Filistin tarihi ve mirası  profesörü İbrahim el-Mısri, “Kültürel ve tarihi yapıların tahribi, ulusal kimliğin doğrudan hedef alınması anlamına geliyor. Kültür, Filistin halkının kolektif ruhunu koruyan son duvardır. Bu duvar hedef alındığında toplum çöküşe daha fazla açık hale gelir” dedi.

“İsrail'in Gazze'de tarihi eserleri ve kültürel mirası hedef alması ve yıkması, belirli bir bölgede belirli bir insan grubunun varlığına dair tüm kanıtların silinmesini içermektedir. Bu kültürel soykırım anlamına gelmektedir ve kütüphanelerin, kültür merkezlerinin yıkılması Filistin kimliğini yok etme girişimidir” diye ekliyor.

5y6h
İsrail ordusu 146 tarihi eseri tahrip etti (Independent Arabia - Meryem Ebu Dakka)

Şarku’l Avsat’ın Independent Arabia’dan aktardığı habere göre Kültür Bakanı Atıf Ebu Seyf, Filistin kültürel yaşamının ve kültürel miras kurumlarının yanı sıra kültür, bilim ve eğitim alanlarındaki varlıklarının hedef alınmasının ve kasıtlı olarak tahrip edilmesinin, İsrail stratejisinin bilinçli bir parçası olduğunu ifade ediyor.
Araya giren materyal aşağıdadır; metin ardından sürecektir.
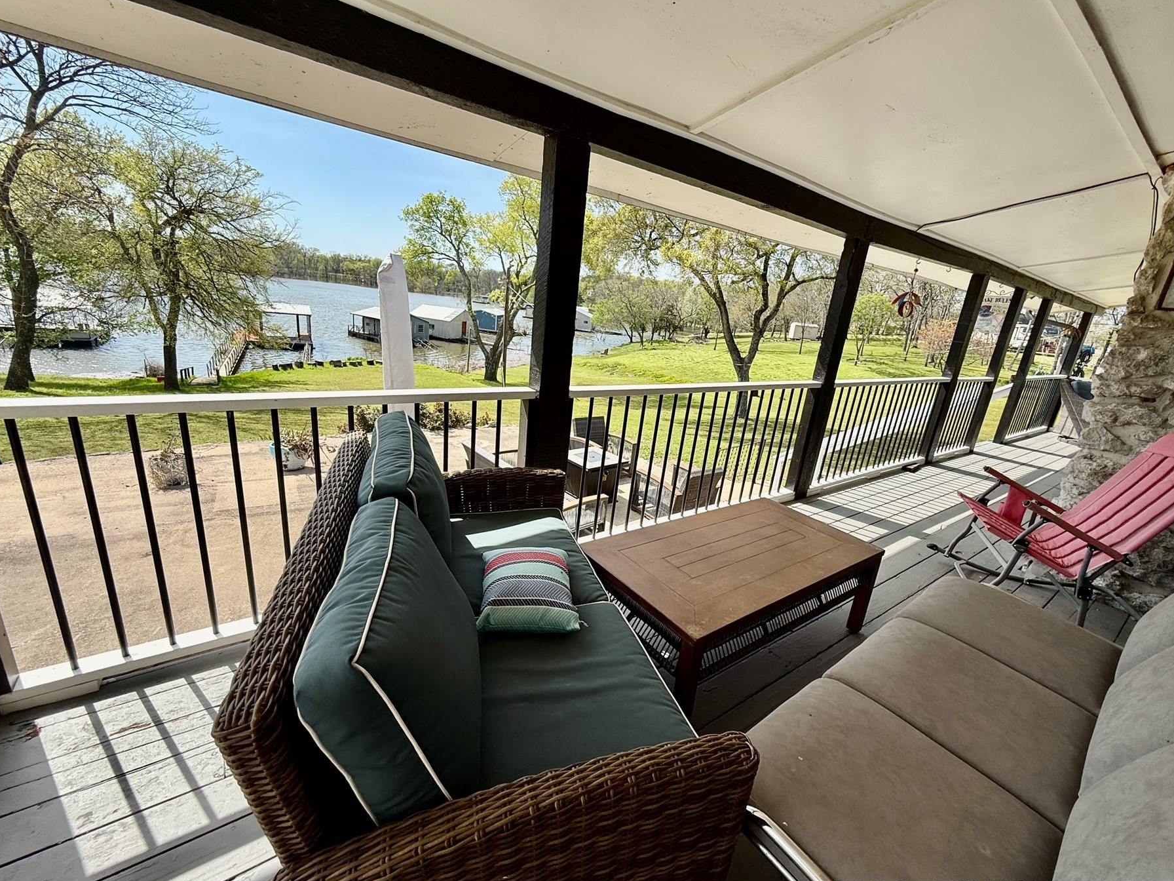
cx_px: 602
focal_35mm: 15
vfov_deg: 81.7
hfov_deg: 98.2
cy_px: 448
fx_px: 509
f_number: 2.2
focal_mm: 2.22
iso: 50
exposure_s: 1/1087
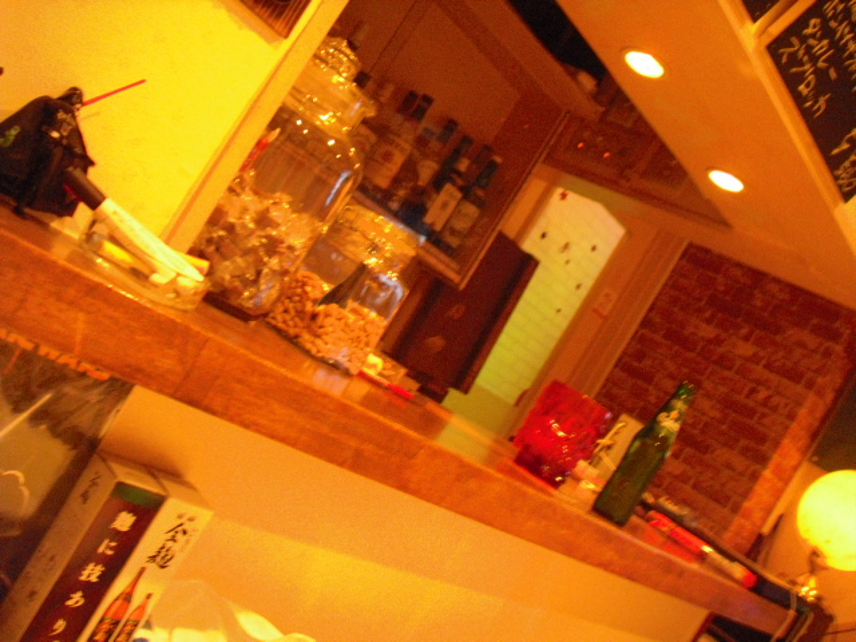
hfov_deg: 49.0
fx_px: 940
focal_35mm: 38
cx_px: 428
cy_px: 321
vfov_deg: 37.7
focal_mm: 6.2
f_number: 2.8
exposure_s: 1/6
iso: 800
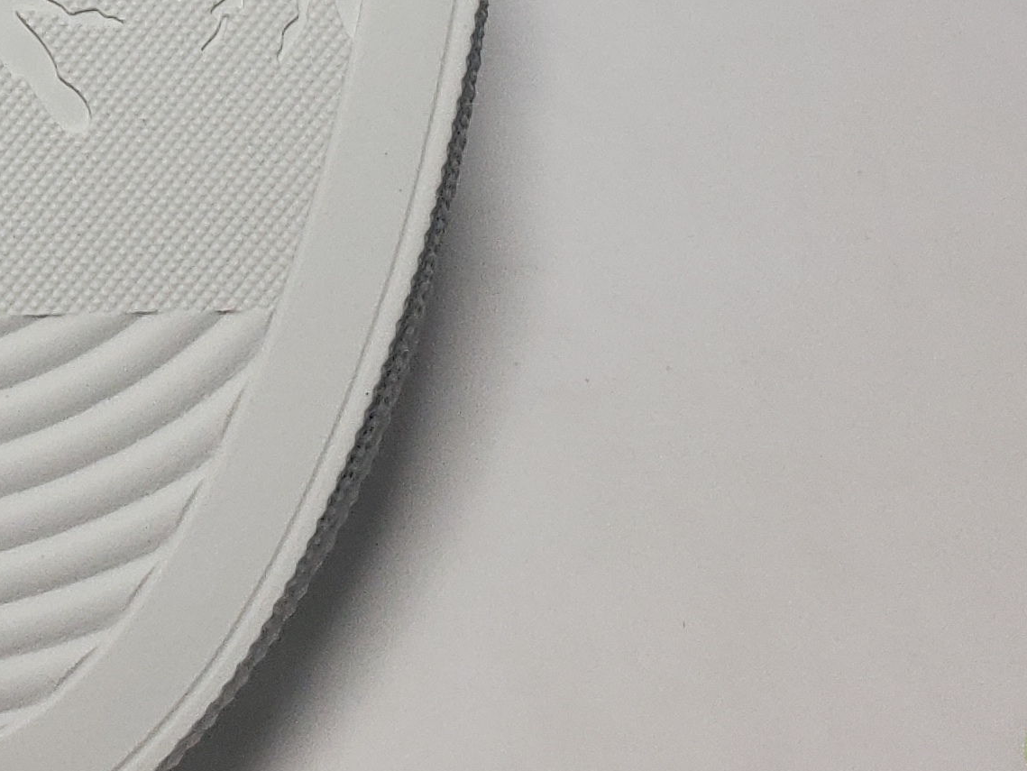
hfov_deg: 18.7
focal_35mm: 92
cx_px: -538
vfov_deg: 14.9
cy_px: -377
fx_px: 2730
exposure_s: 1/693
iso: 50
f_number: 1.5
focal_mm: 4.3
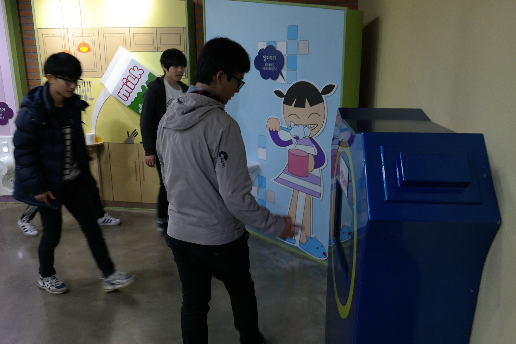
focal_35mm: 30
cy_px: 172
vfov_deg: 43.6
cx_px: 258
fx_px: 430
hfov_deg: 61.9
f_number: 3.5
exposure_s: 1/40
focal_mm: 20
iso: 800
Şunu da ekliyor “Sürekli devam eden bombardıman Gazze'deki sanat ve edebiyat camiasında yaralar bıraktı. Yaşanan şey, anıtların fiziksel olarak yok edilmesinin veya bireylerin öldürülmesinin çok ötesine geçen çok katmanlı bir eylem. Bu uygulamalar, yerel toplumun mirasını, kimliğini ve varlığını zayıflatan daha geniş kapsamlı yıkıcı süreçlerin çerçevesinde yer alıyor. Bunun Filistinliler üzerinde sembolik ve psikolojik yansımaları da bulunuyor.”
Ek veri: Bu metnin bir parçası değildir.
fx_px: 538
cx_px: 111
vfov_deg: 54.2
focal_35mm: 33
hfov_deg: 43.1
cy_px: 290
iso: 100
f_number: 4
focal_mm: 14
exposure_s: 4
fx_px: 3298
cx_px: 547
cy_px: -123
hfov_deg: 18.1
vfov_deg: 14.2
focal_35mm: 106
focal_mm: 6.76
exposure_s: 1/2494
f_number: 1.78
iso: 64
Şöyle devam ediyor: “Gazze'deki kültürel alanların fiziki olarak tahrip edilmesi, Filistin tarihi anlatıları araştırmaları açısından tehlikeli sonuçlara yol açıyor. Gazzeliler, Gazze'nin kültürel gelişimini ve tarihini anlamamıza yardımcı olan asırlık el yazmalarını ve değerli kaynakları kaybettiler.”

UNESCO, Gazze'deki arkeolojik, tarihi ve kültürel alanları korumaya çalıştı ancak savaş nedeniyle başarısız oldu. Kuruluşun medya sorumlusu Julian Mercouri, “Bazı kütüphanelerin yeniden inşası için acil yardım sağladık. Ancak ihtiyaç duyulan destek bizim sağlayabileceğimizden çok daha fazla ve Gazze'deki zor koşullar kültürel mirasın korunmasını engelliyor” dedi.

İsrail'e gelince Ordu Sözcüsü Avichay Adraee, ordunun kasıtlı olarak Filistin kültürel mirasını hedef aldığı iddialarını yalanladı. “Bu bölgelere yakın yerlere saldırılar yapılmışsa, Hamas ve diğer örgütler bu yerleri kendi faaliyetleri için kullanmış oldukları için yapılmıştır. Biz asla Gazzeli sivillerle savaşmıyoruz” dedi.